I’m not going to say negative things about the late pope, but I will say, as I was telling Karsten, that he’s the reason I’m not Catholic anymore.
I was raised in a devoutly Catholic household, and I was an active member of the family’s church as I grew up. When I was a teen, I became an activist for women’s ordination. In fact, had women been allowed to become priests, I might well have taken that path.
But in 1994, when Pope John Paul II issued his notorious “Ordinatio Sacerdotalis,” he told me I was no longer a Catholic. He said “…I declare that the Church has no authority whatsoever to confer priestly ordination on women and that this judgment is to be definitively held by all the Church’s faithful.”
I was at college when it happened, and my father called me that day, knowing I’d be upset. I remember him telling me that this was the strongest proclamation he’d ever heard a pope make in his lifetime, and I remember telling him how much it hurt me that it had to be over an issue like this.
I stopped going to church immediately. And soon thereafter, I realized I didn’t believe in a god anyway.

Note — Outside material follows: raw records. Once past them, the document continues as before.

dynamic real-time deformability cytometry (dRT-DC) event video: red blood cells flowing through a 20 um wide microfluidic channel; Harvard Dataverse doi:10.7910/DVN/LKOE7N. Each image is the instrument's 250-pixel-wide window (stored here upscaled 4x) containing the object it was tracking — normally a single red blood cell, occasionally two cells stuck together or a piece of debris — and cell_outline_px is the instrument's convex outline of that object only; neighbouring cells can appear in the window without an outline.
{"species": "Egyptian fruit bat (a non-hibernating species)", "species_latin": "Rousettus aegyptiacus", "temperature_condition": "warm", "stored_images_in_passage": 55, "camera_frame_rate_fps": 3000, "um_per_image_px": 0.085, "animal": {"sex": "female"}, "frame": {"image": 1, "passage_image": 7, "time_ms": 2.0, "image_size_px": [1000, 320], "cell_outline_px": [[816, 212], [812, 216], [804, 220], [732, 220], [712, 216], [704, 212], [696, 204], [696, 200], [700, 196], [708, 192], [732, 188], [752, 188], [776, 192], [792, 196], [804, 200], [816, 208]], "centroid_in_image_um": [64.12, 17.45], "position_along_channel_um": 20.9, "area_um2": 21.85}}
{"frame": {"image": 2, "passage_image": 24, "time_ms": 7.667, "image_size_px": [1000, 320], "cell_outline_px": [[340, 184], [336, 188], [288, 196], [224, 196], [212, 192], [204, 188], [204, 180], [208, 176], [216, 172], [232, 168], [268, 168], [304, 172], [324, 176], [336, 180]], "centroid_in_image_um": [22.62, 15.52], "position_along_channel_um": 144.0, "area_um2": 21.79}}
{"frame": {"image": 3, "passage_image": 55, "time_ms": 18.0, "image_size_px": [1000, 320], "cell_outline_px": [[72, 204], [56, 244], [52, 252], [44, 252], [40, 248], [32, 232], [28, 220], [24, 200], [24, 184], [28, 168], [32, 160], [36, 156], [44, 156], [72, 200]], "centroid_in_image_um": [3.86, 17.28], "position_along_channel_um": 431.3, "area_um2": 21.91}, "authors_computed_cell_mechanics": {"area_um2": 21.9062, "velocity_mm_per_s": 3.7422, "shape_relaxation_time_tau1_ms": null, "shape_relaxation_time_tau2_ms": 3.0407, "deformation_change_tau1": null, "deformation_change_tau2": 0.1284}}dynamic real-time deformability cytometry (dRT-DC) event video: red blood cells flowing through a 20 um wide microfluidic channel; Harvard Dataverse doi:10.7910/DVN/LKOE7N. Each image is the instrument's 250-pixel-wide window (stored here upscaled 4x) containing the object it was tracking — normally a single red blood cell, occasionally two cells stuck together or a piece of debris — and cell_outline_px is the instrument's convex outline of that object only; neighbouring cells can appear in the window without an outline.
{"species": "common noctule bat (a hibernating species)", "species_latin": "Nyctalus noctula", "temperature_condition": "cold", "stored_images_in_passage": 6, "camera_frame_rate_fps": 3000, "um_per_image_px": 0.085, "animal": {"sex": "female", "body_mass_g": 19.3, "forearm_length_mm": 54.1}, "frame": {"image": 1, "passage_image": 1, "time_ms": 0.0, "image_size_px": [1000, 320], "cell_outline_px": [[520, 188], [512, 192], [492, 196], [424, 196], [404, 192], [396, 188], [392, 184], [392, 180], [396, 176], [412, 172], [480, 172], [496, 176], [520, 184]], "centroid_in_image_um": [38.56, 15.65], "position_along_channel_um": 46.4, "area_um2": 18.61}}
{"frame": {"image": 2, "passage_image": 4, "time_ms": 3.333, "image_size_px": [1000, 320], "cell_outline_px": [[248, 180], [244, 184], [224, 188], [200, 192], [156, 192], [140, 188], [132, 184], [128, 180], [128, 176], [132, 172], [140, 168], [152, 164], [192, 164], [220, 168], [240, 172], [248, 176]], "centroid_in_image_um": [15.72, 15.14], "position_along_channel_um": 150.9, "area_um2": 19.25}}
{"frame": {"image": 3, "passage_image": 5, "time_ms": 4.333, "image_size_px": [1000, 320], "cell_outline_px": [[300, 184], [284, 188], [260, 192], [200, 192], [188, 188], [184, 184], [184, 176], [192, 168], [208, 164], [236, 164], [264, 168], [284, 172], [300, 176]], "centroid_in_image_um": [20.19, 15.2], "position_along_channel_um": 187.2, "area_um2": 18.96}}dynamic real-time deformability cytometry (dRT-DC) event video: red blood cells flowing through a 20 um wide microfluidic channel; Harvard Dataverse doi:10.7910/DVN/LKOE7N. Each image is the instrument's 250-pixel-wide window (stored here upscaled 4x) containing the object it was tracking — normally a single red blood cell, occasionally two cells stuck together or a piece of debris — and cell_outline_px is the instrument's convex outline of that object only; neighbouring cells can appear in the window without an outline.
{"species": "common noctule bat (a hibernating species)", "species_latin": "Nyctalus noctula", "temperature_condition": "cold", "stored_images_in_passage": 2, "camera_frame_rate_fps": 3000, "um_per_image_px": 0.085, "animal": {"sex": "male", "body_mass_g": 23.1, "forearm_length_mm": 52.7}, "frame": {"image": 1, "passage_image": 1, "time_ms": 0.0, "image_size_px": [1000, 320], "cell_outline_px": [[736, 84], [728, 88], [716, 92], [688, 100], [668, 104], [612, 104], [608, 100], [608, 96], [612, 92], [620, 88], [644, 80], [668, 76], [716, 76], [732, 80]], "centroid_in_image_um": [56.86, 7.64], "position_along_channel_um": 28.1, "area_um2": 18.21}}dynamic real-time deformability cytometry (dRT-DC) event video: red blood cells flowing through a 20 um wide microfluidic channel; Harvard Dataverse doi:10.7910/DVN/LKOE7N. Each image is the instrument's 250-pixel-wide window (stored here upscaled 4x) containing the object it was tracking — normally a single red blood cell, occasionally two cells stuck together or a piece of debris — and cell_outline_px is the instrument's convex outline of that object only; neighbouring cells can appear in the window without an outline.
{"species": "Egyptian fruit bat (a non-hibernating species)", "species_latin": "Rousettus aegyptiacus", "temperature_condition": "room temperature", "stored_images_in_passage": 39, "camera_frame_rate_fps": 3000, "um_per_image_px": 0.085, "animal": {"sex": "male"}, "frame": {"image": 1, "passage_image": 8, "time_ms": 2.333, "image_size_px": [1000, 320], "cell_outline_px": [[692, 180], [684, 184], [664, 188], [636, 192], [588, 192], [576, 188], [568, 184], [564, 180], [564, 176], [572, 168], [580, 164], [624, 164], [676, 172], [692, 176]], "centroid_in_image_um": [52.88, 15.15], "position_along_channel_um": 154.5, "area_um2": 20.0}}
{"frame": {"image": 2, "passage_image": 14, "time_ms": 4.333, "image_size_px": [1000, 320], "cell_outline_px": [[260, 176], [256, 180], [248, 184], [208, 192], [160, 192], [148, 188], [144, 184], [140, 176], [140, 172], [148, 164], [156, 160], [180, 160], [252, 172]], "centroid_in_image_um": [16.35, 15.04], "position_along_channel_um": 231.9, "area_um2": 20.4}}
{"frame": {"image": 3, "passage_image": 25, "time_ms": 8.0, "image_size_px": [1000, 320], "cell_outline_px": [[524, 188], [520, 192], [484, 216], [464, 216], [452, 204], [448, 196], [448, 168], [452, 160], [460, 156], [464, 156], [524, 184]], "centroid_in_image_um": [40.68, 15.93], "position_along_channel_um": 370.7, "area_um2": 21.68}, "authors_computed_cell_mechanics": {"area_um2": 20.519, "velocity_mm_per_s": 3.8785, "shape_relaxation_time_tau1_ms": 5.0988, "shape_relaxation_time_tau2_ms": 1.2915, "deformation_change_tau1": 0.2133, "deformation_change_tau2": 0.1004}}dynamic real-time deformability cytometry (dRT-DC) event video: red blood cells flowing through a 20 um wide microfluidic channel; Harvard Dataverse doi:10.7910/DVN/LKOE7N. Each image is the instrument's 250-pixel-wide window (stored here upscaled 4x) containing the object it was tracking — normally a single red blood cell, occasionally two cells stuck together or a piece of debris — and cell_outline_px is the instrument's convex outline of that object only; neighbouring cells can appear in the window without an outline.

I would’ve left the church sooner or later, but maybe not out of anger.
But it all fell apart May 22, 1994, and the end started with this pope.
Anyway, I’m glad for the good he did do in the world, and I hope the next pope brings a degree of enlightenment with him, but I’m not holding my breath. And it’s no longer really my concern anyway.
Ironically, my religious “moment of truth” was the same year, though since I’m older than you, somewhat later in my life. For me it was someone representing my openly “tolerant and accepting of all orientations” church telling me that the entire board had met and decided that my minister wasn’t allowed to perform my commitment ceremony with my second partner, whether in the church or elsewhere. I decided that if that was the most “tolerant and accepting” Christianity was going to get, then I wasn’t going to be a Christian anymore. And later that year, when they went after my minister in a good old-fashioned witch hunt, found out he was poly too, and had him both fired and defrocked, I knew I’d made the right decision.
I haven’t really thought much about what I do and don’t believe since then. I know I’m not an atheist, but uncertainty overpowers everything beyond that. I do know, though, that I’d never want to be associated with a religion that’s that intolerant. Not to mention everything else it’s been associated with in the past ten years or so. I’ve never looked back.
-J
I hope for the sake of my sweetie that a similar occurance dosen’t happen to him with the new pope. I know his Catholic identity is very important to him.